Esther Viti with Promote La Jolla chaired a program to install new benches in the village. She said merchants have been complaining about the homeless sitting on the benches.
“We’ve been cleaning up La Jolla,” Viti said.
She has a plan. She’s seeking volunteers to sit on the benches in shifts to prevent the homeless from sitting on them.
La Jolla resident Jackie Sengle said she is concerned the homeless are taking over the area, congregating behind Vons and Jonathans, where the recycling bins are located.
“Why would we have volunteers sit on the benches? C’mon,” Sengle asked. “Not [just] sit on a bench and volunteer, I mean c’mon let’s take action.
“Instead of doing the right thing and asking them to go away, [the volunteers will] sit on the benches,” Sengle said. “I fault it all on Vons for making them comfortable.”
Vita calls her plan Street Solutions.
“Street Solutions handles all the undesirables,” Viti said. “It’s a program where you hire people to come in and they tell these people to move on. Right now it’s just in the organization stage.”

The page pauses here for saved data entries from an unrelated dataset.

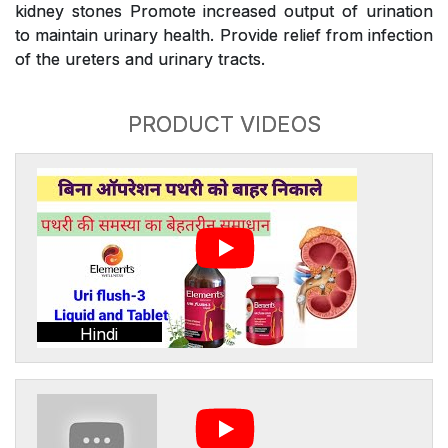
kidney stones Promote increased output of urination
to maintain urinary health. Provide relief from infection
of the ureters and urinary tracts.
PRODUCT VIDEOS
Hindi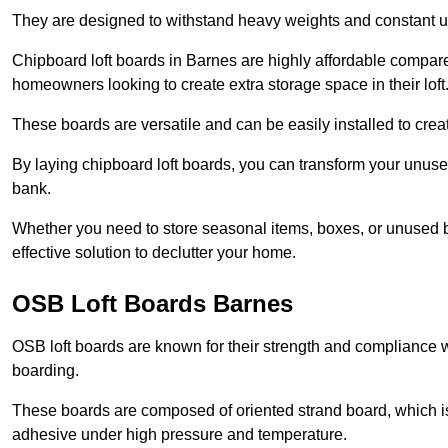
They are designed to withstand heavy weights and constant use
Chipboard loft boards in Barnes are highly affordable compare
homeowners looking to create extra storage space in their loft
These boards are versatile and can be easily installed to create
By laying chipboard loft boards, you can transform your unused
bank.
Whether you need to store seasonal items, boxes, or unused b
effective solution to declutter your home.
OSB Loft Boards Barnes
OSB loft boards are known for their strength and compliance wi
boarding.
These boards are composed of oriented strand board, which i
adhesive under high pressure and temperature.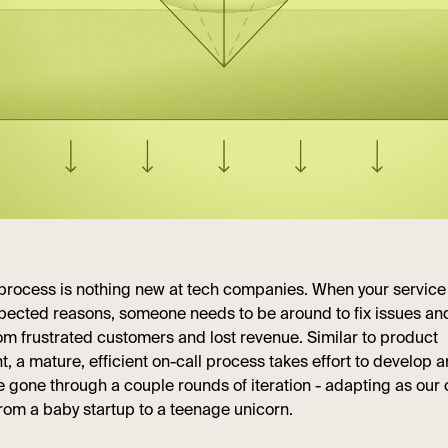
 process is nothing new at tech companies. When your servic
pected reasons, someone needs to be around to fix issues an
m frustrated customers and lost revenue. Similar to product
 a mature, efficient on-call process takes effort to develop an
ve gone through a couple rounds of iteration - adapting as ou
rom a baby startup to a teenage unicorn.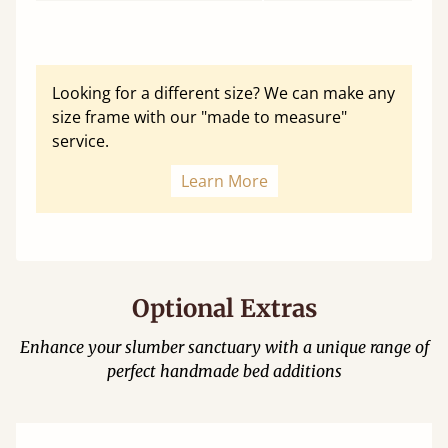
Looking for a different size? We can make any
size frame with our "made to measure"
service.
Learn More
Optional Extras
Enhance your slumber sanctuary with a unique range of
perfect handmade bed additions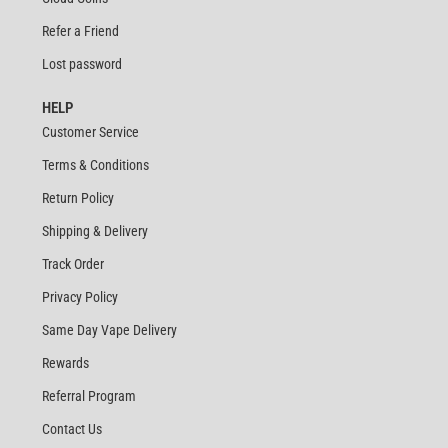
Refer a Friend
Lost password
HELP
Customer Service
Terms & Conditions
Return Policy
Shipping & Delivery
Track Order
Privacy Policy
Same Day Vape Delivery
Rewards
Referral Program
Contact Us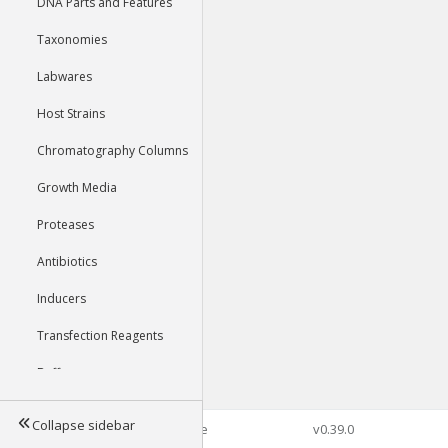
DNA Parts and Features
Taxonomies
Labwares
Host Strains
Chromatography Columns
Growth Media
Proteases
Antibiotics
Inducers
Transfection Reagents
Buffers
Collapse sidebar
©2026 Genophore
v0.39.0
Tools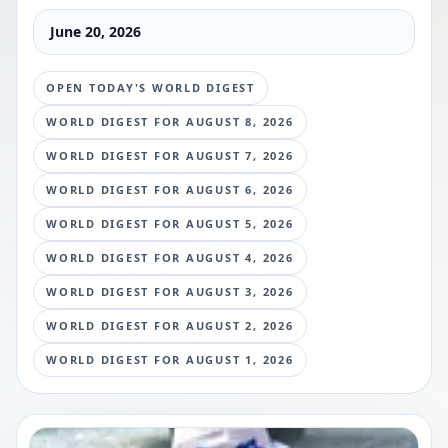
June 20, 2026
OPEN TODAY'S WORLD DIGEST
WORLD DIGEST FOR
AUGUST 8, 2026
WORLD DIGEST FOR
AUGUST 7, 2026
WORLD DIGEST FOR
AUGUST 6, 2026
WORLD DIGEST FOR
AUGUST 5, 2026
WORLD DIGEST FOR
AUGUST 4, 2026
WORLD DIGEST FOR
AUGUST 3, 2026
WORLD DIGEST FOR
AUGUST 2, 2026
WORLD DIGEST FOR
AUGUST 1, 2026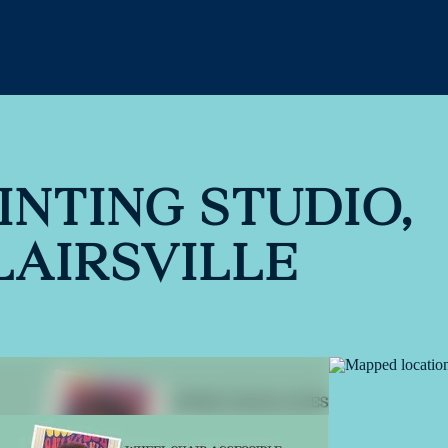
INTING STUDIO,
LAIRSVILLE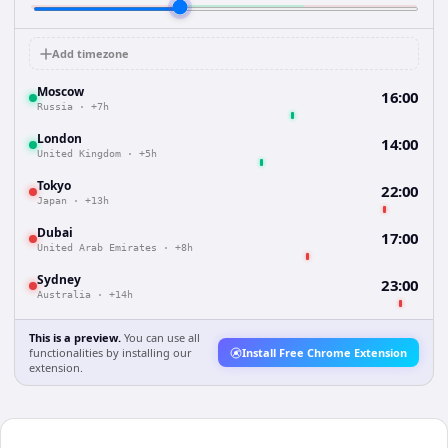
Add timezone
Moscow
16:00
Russia
·
+7h
London
14:00
United Kingdom
·
+5h
Tokyo
22:00
Japan
·
+13h
Dubai
17:00
United Arab Emirates
·
+8h
Sydney
23:00
Australia
·
+14h
This is a preview.
You can use all
functionalities by installing our
Install Free Chrome Extension
extension.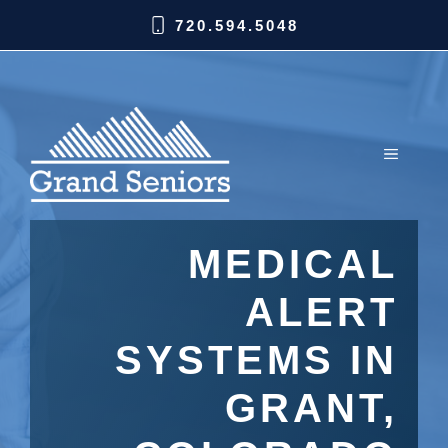
720.594.5048
MEDICAL
ALERT
SYSTEMS IN
GRANT,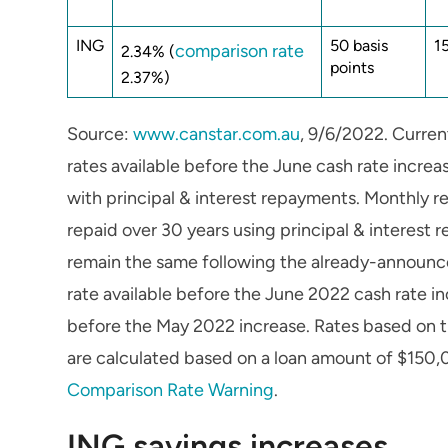
ING
50 basis
1
comparison rate
2.34% (
points
2.37%)
Source:
www.canstar.com.au
, 9/6/2022. Curren
rates available before the June cash rate incr
with principal & interest repayments. Monthly 
repaid over 30 years using principal & interest
remain the same following the already-announce
rate available before the June 2022 cash rate in
before the May 2022 increase. Rates based on t
are calculated based on a loan amount of $150,
Comparison Rate Warning
.
ING savings increases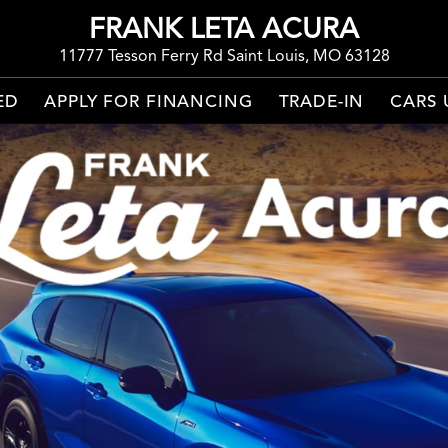
FRANK LETA ACURA
11777 Tesson Ferry Rd Saint Louis, MO 63128
ED
APPLY FOR FINANCING
TRADE-IN
CARS 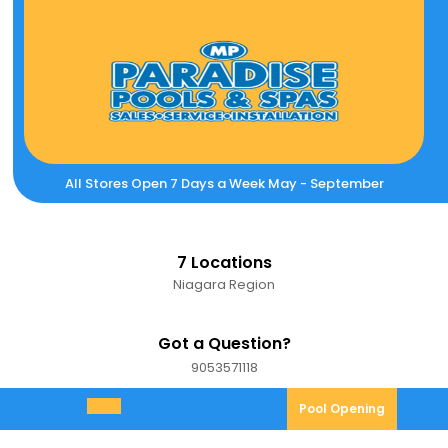
Skip
to
content
All Stores Open 7 Days a Week May - September
7 Locations
Niagara Region
Got a Question?
9053571118
9053571118
Pool
Pool Opening
Open
Opening
Menu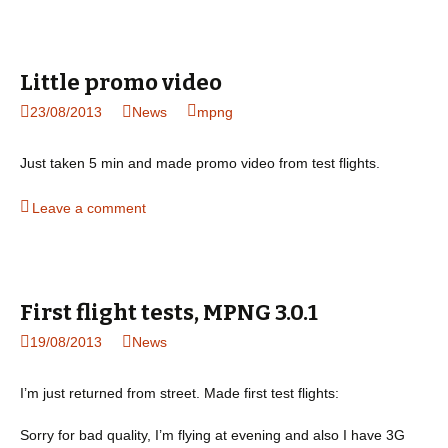
Little promo video
23/08/2013
News
mpng
Just taken 5 min and made promo video from test flights.
Leave a comment
First flight tests, MPNG 3.0.1
19/08/2013
News
I’m just returned from street. Made first test flights:
Sorry for bad quality, I’m flying at evening and also I have 3G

In the next three months or so, she said Street Solutions should go into effect.
“I am a ‘do-er,'” Viti said.
Although the police said the homeless are perfectly within the law, Viti said they are soliciting, which is a misdemeanor.
“I am gonna get that person who is sick off the street,” she said. “The Jewel cannot stay beautiful with all these people running around.”
One of the people Viti would like to see gone from the benches is Chris Kallmeyer, a 52 year old San Diego native who said he’s been homeless in La Jolla for five years.
“That’s just child’s play,” Kallmeyer said, referring to Viti’s plans. “Those people are just very frustrated with themselves.”
Kallmeyer doesn’t think Viti will have much luck with her bench strategy.
“They can’t sit on those benches forever,” he said.
Although Kallmeyer said he brings in close to $1,000 a month, he said he spends his money on Starbucks coffee and Lotto tickets which prevents him from living in a shelter.
He said he prefers the streets of La Jolla to the rat- and drug-infested hotels downtown. But Kallmeyer doesn’t associate with most of the homeless, he said. Half have good educations, and are in a similar predicament, while the other half are on drugs or alcohol, he said.
“It’s getting very dangerous here now too,” Kallmeyer said. Not because of any influx of homeless, he explained, but because of all the traffic noise.
“The noise level is running 24 hours a day, and the body level is too,” he said.
No matter what programs take place in La Jolla, Kallmeyer said he likes to live there because it is convenient. Everything is close and without a car, that is a necessity, he said.
But despite of Viti actions, Kallmeyer said he isn’t planning on leaving. That doesn’t mean Viti is giving up either.
“We are getting complaints big time,” she said.